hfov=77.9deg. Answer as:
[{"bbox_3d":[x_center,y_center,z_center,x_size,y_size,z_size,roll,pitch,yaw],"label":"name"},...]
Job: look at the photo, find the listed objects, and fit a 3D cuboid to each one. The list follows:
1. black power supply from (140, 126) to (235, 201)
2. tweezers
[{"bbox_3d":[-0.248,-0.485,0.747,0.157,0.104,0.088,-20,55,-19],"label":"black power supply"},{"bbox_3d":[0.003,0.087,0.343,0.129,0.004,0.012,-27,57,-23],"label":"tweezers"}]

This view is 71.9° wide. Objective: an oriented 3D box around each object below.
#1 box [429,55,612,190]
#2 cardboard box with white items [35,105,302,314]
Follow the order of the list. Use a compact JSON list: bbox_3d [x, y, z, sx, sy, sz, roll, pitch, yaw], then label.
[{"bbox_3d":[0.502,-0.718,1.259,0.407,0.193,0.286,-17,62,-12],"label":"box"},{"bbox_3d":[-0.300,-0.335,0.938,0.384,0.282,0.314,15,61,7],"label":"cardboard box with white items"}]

--

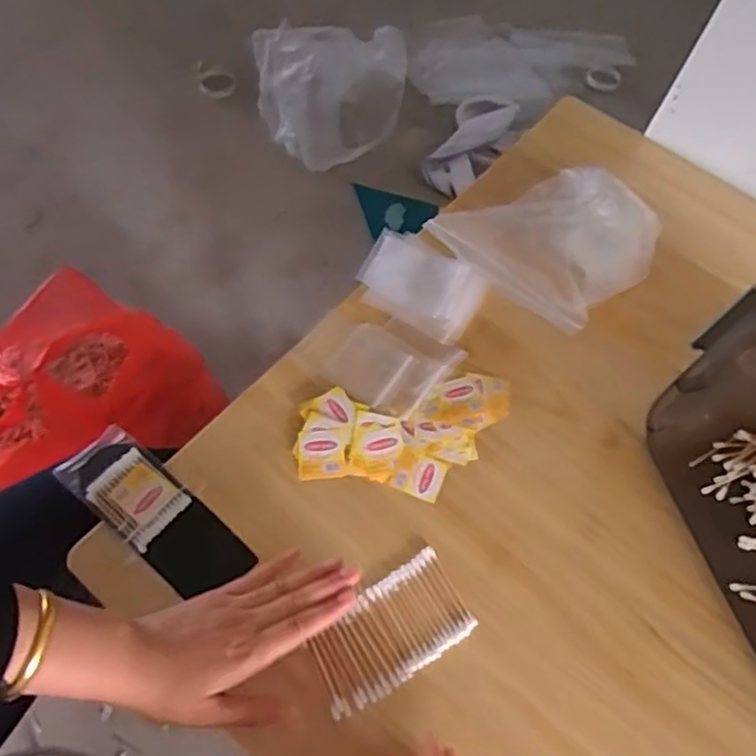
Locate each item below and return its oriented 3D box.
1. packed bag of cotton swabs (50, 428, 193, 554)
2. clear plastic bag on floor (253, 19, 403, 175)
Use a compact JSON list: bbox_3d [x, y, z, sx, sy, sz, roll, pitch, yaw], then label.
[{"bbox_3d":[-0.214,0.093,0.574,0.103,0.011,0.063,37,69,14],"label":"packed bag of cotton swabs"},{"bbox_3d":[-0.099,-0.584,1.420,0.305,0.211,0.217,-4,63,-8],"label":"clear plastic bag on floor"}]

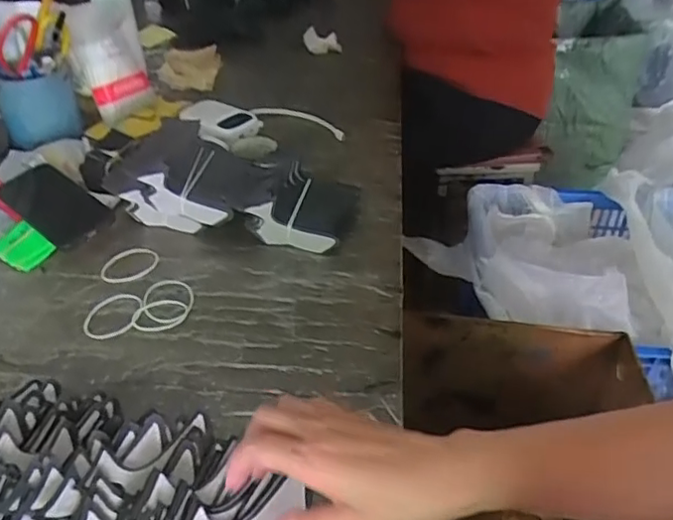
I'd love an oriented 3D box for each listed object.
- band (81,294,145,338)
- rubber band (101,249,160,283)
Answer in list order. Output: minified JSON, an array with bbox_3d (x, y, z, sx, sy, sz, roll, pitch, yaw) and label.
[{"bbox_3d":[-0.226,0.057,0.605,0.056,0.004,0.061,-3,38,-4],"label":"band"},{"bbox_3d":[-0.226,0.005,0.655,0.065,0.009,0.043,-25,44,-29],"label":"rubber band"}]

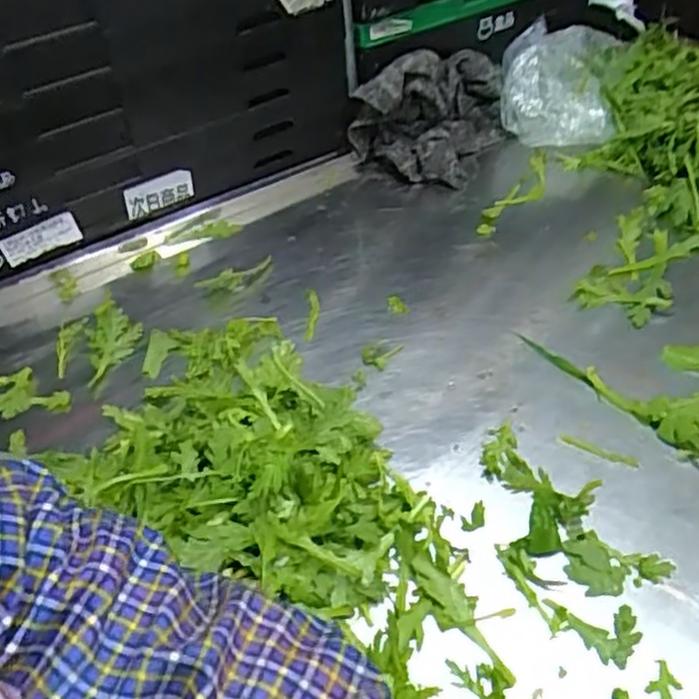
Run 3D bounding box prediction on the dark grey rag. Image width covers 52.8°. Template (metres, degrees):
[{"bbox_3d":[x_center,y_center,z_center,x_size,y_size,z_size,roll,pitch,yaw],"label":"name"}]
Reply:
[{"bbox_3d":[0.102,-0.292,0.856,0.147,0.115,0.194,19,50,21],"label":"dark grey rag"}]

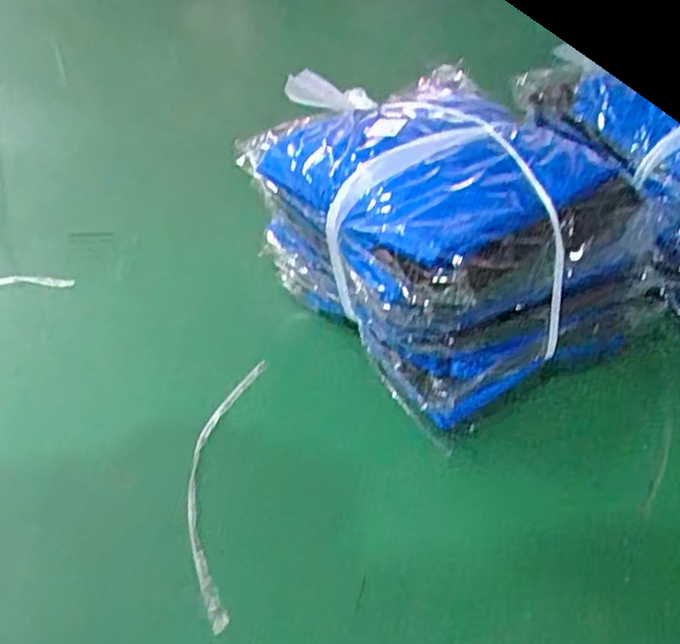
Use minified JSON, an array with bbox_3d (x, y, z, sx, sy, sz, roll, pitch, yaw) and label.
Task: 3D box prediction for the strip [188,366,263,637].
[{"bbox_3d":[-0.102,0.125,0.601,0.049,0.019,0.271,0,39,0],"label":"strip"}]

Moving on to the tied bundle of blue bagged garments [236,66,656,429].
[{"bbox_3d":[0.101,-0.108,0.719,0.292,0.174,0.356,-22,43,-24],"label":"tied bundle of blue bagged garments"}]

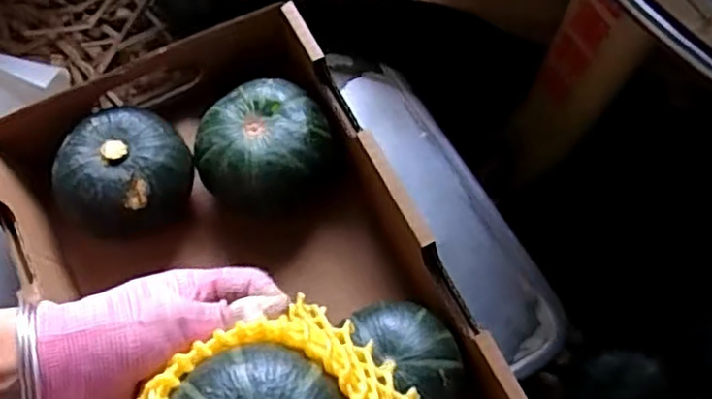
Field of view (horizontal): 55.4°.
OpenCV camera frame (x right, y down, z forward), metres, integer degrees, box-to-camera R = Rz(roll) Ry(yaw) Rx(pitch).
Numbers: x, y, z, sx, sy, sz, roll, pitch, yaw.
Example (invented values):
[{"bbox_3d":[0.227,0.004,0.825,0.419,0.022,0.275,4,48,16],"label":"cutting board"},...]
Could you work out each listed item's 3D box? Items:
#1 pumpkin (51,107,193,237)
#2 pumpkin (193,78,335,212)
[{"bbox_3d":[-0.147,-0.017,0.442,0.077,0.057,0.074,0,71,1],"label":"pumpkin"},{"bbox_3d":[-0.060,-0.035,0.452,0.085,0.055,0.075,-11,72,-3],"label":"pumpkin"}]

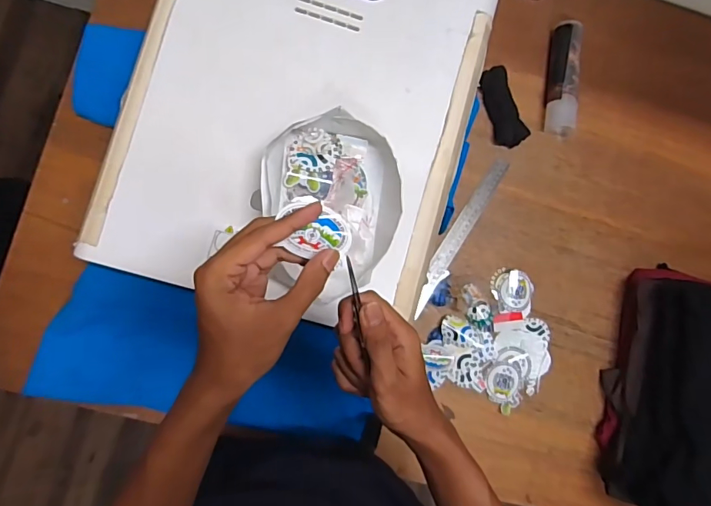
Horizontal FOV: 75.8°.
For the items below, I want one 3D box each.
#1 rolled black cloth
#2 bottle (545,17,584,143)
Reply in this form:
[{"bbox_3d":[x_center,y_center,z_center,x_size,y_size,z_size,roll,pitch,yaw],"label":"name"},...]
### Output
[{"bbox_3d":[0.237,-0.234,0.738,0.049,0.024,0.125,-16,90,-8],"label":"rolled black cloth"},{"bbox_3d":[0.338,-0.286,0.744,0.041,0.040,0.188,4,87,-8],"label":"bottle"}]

§ **Exercise description**:
Search the entries for "degrees" and show every line that has it.

§ **Exercise solution**:
Run 3D bounding box prediction on the dark grey rag. Image width covers 52.8°. Template (metres, degrees):
OpenCV camera frame (x right, y down, z forward), metres, integer degrees, box-to-camera R = Rz(roll) Ry(yaw) Rx(pitch).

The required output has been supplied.